''İnsan, varoluşundan ileri gelen ve ona rengini veren iki zaafa tabidir. Her yerde dua etmesi ve de her yerde sevmesi gerekir; işte tüm romanların temeli budur.''
İnsan, varoluşundan ileri gelen ve ona rengini veren iki zaafa tabidir. Her yerde dua etmesi ve her yerde sevmesi gerekir; işte tüm romanların temeli budur.

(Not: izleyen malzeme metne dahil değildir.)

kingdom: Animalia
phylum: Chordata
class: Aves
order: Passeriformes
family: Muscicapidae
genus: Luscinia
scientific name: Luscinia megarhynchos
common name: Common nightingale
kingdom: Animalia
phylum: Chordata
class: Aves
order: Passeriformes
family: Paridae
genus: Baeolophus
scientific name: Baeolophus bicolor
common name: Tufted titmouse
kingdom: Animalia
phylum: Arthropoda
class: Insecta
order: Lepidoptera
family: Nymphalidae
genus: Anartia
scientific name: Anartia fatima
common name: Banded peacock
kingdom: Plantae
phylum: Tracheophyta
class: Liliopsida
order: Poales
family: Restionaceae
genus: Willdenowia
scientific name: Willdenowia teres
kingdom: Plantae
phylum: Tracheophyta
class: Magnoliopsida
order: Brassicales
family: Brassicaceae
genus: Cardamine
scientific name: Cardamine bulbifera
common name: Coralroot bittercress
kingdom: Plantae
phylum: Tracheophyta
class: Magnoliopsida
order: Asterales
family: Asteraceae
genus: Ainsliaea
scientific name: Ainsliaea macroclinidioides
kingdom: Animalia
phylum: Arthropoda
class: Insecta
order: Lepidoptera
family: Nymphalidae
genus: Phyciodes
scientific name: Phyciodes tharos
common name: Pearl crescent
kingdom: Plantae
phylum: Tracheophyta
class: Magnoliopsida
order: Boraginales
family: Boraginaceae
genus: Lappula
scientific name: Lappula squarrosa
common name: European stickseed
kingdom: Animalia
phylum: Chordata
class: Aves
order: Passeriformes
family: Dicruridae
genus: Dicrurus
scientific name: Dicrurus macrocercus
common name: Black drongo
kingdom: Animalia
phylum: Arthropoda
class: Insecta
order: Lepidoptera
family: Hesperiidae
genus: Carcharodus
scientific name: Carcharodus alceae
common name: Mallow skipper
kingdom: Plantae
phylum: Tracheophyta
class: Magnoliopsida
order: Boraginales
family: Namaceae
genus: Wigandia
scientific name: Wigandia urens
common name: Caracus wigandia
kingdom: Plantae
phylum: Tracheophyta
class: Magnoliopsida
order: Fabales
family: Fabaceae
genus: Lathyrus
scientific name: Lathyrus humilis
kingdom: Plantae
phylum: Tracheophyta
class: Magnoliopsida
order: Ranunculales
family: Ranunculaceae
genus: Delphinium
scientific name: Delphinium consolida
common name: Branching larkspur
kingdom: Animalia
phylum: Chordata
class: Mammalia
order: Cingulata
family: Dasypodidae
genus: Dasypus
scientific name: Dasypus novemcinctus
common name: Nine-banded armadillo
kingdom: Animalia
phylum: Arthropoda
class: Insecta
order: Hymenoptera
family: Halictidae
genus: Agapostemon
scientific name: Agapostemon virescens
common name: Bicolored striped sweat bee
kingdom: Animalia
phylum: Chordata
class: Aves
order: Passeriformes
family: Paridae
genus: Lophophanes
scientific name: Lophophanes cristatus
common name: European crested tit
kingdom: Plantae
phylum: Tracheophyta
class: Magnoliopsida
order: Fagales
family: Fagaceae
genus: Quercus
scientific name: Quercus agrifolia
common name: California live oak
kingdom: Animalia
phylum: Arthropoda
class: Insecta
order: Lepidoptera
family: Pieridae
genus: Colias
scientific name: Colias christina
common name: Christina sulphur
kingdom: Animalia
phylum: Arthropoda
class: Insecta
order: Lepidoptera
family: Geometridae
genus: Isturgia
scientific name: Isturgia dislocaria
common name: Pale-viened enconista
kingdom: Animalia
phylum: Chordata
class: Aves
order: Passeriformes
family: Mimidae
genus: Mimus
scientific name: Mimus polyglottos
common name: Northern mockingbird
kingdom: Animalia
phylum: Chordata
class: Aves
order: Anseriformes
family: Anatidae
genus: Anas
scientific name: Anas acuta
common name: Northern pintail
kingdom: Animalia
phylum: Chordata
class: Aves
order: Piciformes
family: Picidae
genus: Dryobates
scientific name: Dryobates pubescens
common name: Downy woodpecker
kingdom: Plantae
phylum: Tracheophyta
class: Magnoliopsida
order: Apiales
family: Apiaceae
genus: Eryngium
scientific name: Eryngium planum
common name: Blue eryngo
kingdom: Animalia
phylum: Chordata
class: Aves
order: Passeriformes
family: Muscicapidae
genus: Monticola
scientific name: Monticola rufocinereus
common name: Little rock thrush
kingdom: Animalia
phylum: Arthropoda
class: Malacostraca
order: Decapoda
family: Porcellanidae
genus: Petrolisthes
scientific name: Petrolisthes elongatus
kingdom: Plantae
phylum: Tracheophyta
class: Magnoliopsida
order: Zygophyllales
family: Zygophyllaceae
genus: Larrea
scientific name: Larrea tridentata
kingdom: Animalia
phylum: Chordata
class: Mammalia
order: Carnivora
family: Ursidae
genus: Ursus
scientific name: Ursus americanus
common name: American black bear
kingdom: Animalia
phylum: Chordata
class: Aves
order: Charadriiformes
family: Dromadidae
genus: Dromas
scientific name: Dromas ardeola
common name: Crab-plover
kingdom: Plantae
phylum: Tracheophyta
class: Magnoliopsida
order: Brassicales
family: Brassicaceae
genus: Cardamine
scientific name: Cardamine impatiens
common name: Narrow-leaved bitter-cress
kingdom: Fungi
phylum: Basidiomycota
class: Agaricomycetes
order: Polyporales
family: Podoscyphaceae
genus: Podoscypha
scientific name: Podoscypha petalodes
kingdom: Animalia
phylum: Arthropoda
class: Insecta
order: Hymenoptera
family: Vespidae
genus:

Neye yararlar, öyle mi? İkiyüzlü, ahlaksız insanlar sizi, bu saçma sapan soruyu ancak siz sorarsınız zaten. Romanlar sizi olduğunuz gibi resmetmeye yarar; sonuçlarından korktuğunuz için sanatçının fırçasından kaçmak isteyen kibirli insanlar. Hani kendimi ifade etmem mümkünse, roman "her çağın adetlerinin tablosu" olduğundan, insanı tanımak isteyen filozof için tarih kadar aslidir; zira tarihçinin fırçası ancak kendini gösterdiği gibi resmeder ama o zaman gerçekten kendisi değildir: İhtiras ve kibir onun yüzünü öyle bir maskeyle örter ki bize sunduğu insan değil sadece bu iki tutkudur.
Romanın fırçası ise, aksine, onun iç hakikatini kavrar, onu maskeyi çıkardığı zaman yakalar ve çok daha ilginç olan nihai taslak aynı zamanda çok daha gerçektir; işte romanların faydası. Onları sevmeyen siz soğuk sansürcüler, "Neden portre yapılıyor ki?" diyen kötürümlere benziyorsunuz.